Resilience Force is building America’s response to disasters by bringing together all stakeholders: employers, front line workers, contractors, policy makers, training providers, disaster recovery specialists and others.
Resilience Force has been working for the last two years with workers employed by SERVPRO franchisees and their subcontractors, and other disaster recovery companies. These workers clean up and rebuild after hurricanes and other disasters. They have reported a range of serious issues such as wage theft, dangerous and even deadly working conditions, no workers compensation or disability coverage if injured on the job, and lack of health insurance.
On February 7, Resilience Force announced a breakthrough agreement between Resilience Force and Signal Restoration, one of the largest emergency response and property disaster restoration contractors on the continent with 350 offices. Signal committed to a set of labor protection standards that will ensure a more effective and reliable approach to disaster response, recovery, and rebuilding.

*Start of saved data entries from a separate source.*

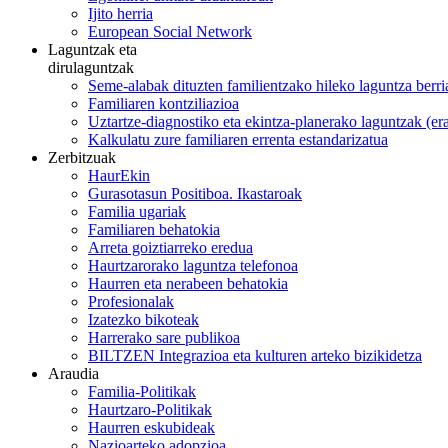
Ijito herria
European Social Network
Laguntzak eta
dirulaguntzak
Seme-alabak dituzten familientzako hileko laguntza berri
Familiaren kontziliazioa
Uztartze-diagnostiko eta ekintza-planerako laguntzak (e
Kalkulatu zure familiaren errenta estandarizatua
Zerbitzuak
HaurEkin
Gurasotasun Positiboa. Ikastaroak
Familia ugariak
Familiaren behatokia
Arreta goiztiarreko eredua
Haurtzarorako laguntza telefonoa
Haurren eta nerabeen behatokia
Profesionalak
Izatezko bikoteak
Harrerako sare publikoa
BILTZEN Integrazioa eta kulturen arteko bizikidetza
Araudia
Familia-Politikak
Haurtzaro-Politikak
Haurren eskubideak
Nazioarteko adopzioa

The standards will cover workers employed directly by Signal as well as those employed by any of Signal Restoration’s subcontractors. “Anyone that’s affiliated with us going forward, these are the standards. They will sign on to them as well, or they won’t do work with us,” Signal CEO Mark Davis said.
The agreement between Resilience Force and Signal Restoration also includes plans to “establish training hubs and partnerships” in four locations – New Orleans, Detroit, Miami, and Sonoma County, Florida.
Session attendees aim to dramatically improve the resilience worker industry and ensure a more effective approach to disaster preparation, response, recovery, and rebuilding.